What is the difference between Terms of Service and Privacy Policy?
Terms of Service: Contract between you and user (rules, refunds, liability, dispute resolution, account termination). Privacy Policy: How you collect, use, store, share user data (GDPR/DPDP Act requirement). Both legally mandatory for e-commerce, SaaS, apps. Terms = business rules, Privacy = data protection. ShopKaro got GDPR notice for inadequate Privacy Policy (no cookie consent, no data deletion process), NOT Terms.
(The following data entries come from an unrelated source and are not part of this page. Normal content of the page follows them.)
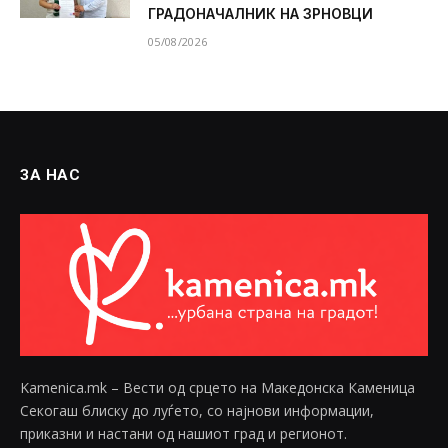
ГРАДОНАЧАЛНИК НА ЗРНОВЦИ
05/08/2026
ЗА НАС
Kamenica.mk – Вести од срцето на Македонска Каменица
Секогаш блиску до луѓето, со најнови информации,
приказни и настани од нашиот град и регионот.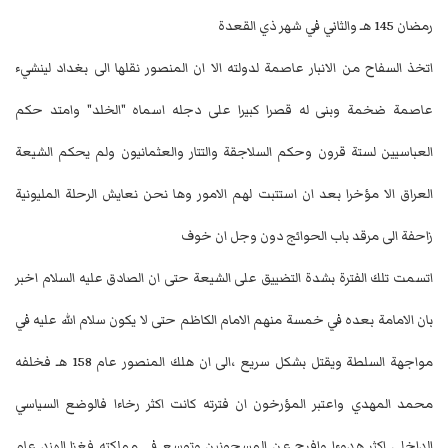
رمضان 145 هـ والثاني في شهر ذي القعدة
اتخذ السفاح من الانبار عاصمة لدولته الا ان المنصور نقلها الى بغداد لينشيء
عاصمة ضخمة وبنى له قصرا كبيرا على دجله اسماه "الخلد" وامتد حكم
العباسيين لستة قرون وحكم السلاجقة والتتار والعثمانيون ولم يحكم الشيعة
العراق الا مؤخرا بعد ان استتبت لهم الامور وها نحن نعايش الرحلة المليونية
زاحفة الى مرقد باب الحوائج دون وجل ان خوف
اتسمت تلك الفترة بشدة التضييق على الشيعة حتى ان الصادق عليه السلام اخبر
بان الامامة بعده في خمسة منهم الامام الكاظم حتى لا يكون سلام الله عليه في
مواجهة السلطة ويقتل بشكل سريع ،الى ان هلك المنصور عام 158 هـ فخلفه
محمد المهدي واعتبر المؤرخون ان فترته كانت اكثر رخاءا فالوضع السياسي
الداخلي اكثر هدوءا وافرج عن المسجونين وتوسع في مملكته فغزا الهند عام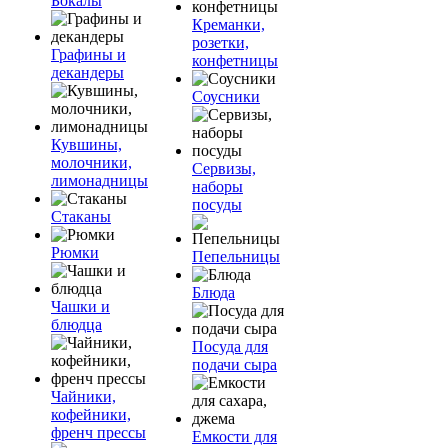
Бокалы
Креманки,
розетки,
Графины и
конфетницы
декандеры
Соусники
Кувшины,
молочники,
Сервизы,
лимонадницы
наборы
посуды
Стаканы
Рюмки
Пепельницы
Блюда
Чашки и
блюдца
Посуда для
подачи сыра
Чайники,
кофейники,
френч прессы
Емкости для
Generate both using specialized tools—generic templates miss 70% required clauses per Sameer's audit of 50 startup policies.
How often should I update my privacy policy?
Update privacy policy when: (1) Adding new data collection (Newsletter signup, chatbot, new analytics tool). (2) Changing third-party services (Switch from Razorpay to Stripe = update). (3) New laws enacted (India DPDP Act 2023—all businesses must update by 2024-25). (4) Data breach occurs. (5) Business model changes (B2C → B2B, different data needs). Minimum: Annual review. ShopKaro's policy was outdated since 2018 (6 years!)—cost them ₹3.2L fine. Sameer recommends quarterly checks for fast-growing startups, annual for stable businesses. Use generators with "update assistant" feature.
What happens if I copy-paste a privacy policy from another website?
Legal risks: (1) Wrong company name (ShopKaro copied "ElectroMart"—GDPR transparency violation, contributed to ₹18L fine notice). (2) Irrelevant clauses (claiming you don't collect data you actually DO collect = fraud). (3) Missing YOUR third-party tools (policy says no Google Analytics, but you use it = non-compliance). (4) Outdated laws (template from 2018 missing DPDP Act 2023 = instant violation). Regulators detect copy-paste via audits—12-point gap found in ShopKaro's policy. Generate custom policy (30 mins) vs ₹14.8L penalty. Insurance won't cover fines from copy-paste negligence.